Cities hosting the winning team in one of the four major professional sports leagues, plus Major League Soccer, will host a victory parade in the city that the team represents.

- MLB – World Series champions
  - The most recent was the 2025 Los Angeles Dodgers Victory Parade in Los Angeles, California on November 3, 2025.
- NHL – Stanley Cup champions
  - The most recent was the 2025 Florida Panthers Victory Parade in Fort Lauderdale, Florida, on June 22, 2025.
- NFL – Super Bowl champions
  - The most recent was the 2026 Seattle Seahawks Victory Parade in Seattle, Washington, on February 11, 2026.
- NBA – NBA champions
  - The most recent was the 2025 Oklahoma City Thunder Victory Parade in Oklahoma City, Oklahoma, on June 24, 2025.
- MLS – MLS Cup champions
  - The most recent was the 2023 Columbus Crew Victory Parade and Celebrations in Columbus, Ohio on December 12, 2023.

In addition victory parades are held on campuses of major colleges and universities to celebrate NCAA championships in football, baseball and basketball.
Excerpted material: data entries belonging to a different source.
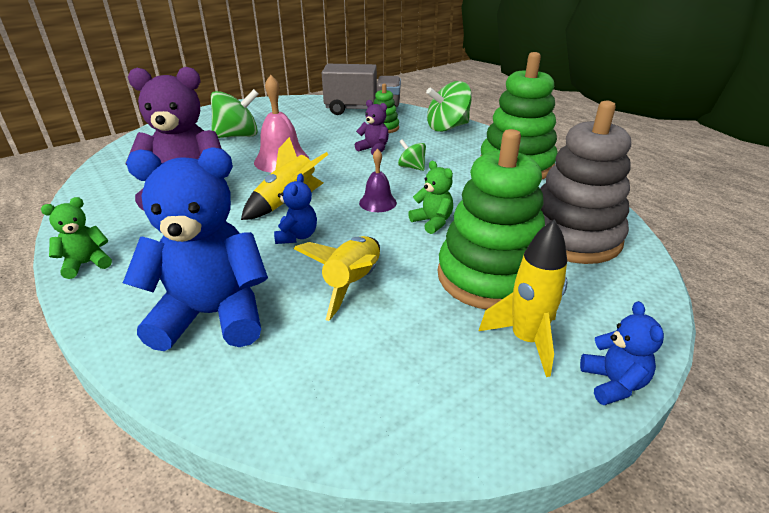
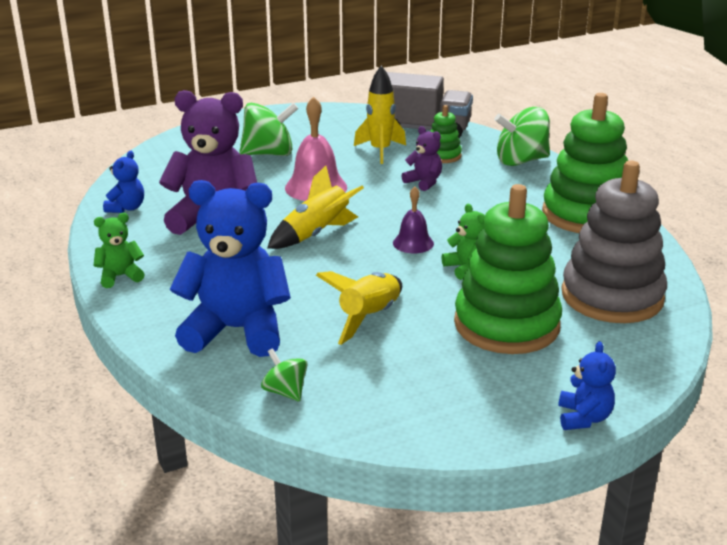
camera: 10 degrees right, 5 degrees down
blue teddy bear [274,173,317,244] -> blue teddy bear moved to [103,151,144,213]
green spinning top [398,139,426,171] -> green spinning top moved to [261,348,308,401]
yellow rocket [479,220,567,377] -> yellow rocket moved to [354,65,406,164]

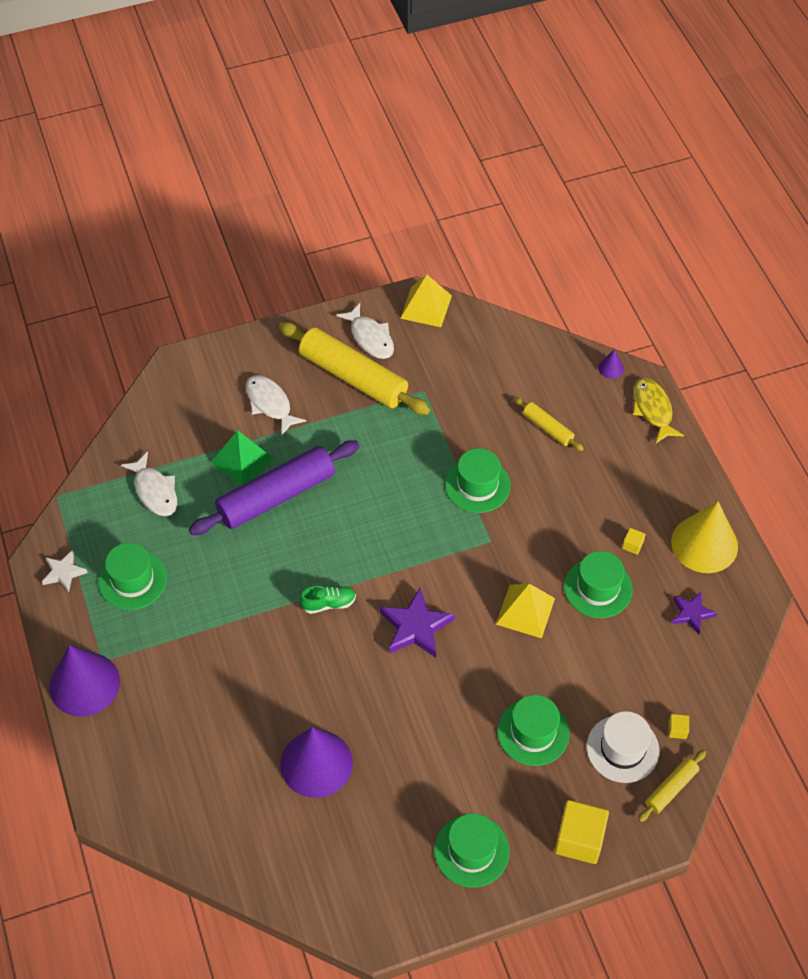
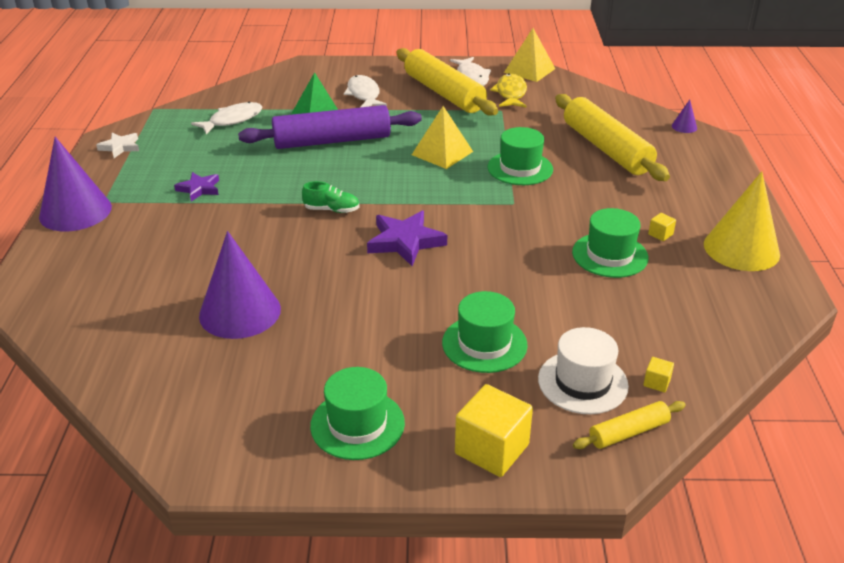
camera: 20 degrees right, 20 degrees down
green hat [98,543,167,610] -> none
white fish [121,452,177,516] -> white fish turned 120 degrees counterclockwise [191,101,262,135]
yellow pyramid [496,584,555,638] -> yellow pyramid moved to [412,106,473,169]
yellow rolling pin [514,397,584,451] -> yellow rolling pin [555,94,670,181], size x2.09
yellow fish [633,378,684,443] -> yellow fish moved to [490,73,527,107]
purple star [672,592,717,634] -> purple star moved to [174,172,219,202]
With the creation of the Celebration Bowl in the fall of 2016, the top Football Championship Subdivision historically black college or university that has, thru this bowl game, won the Black college football national championship, is thus eligible to host such a parade on that college or university's home town or city following the Celebration Bowl championship victory.

- NCAA Division I Football Bowl Subdivision (FBS) National Champions
  - The most recent was the 2025 Indiana Hoosiers football team parade and celebrations in Bloomington, Indiana, on January 24, 2026.
- Black college football champions – NCAA FCS Division 1
  - The most recent was the 2025 South Carolina State Bulldogs football team parade and celebrations in Orangeburg, South Carolina, on January 22, 2026.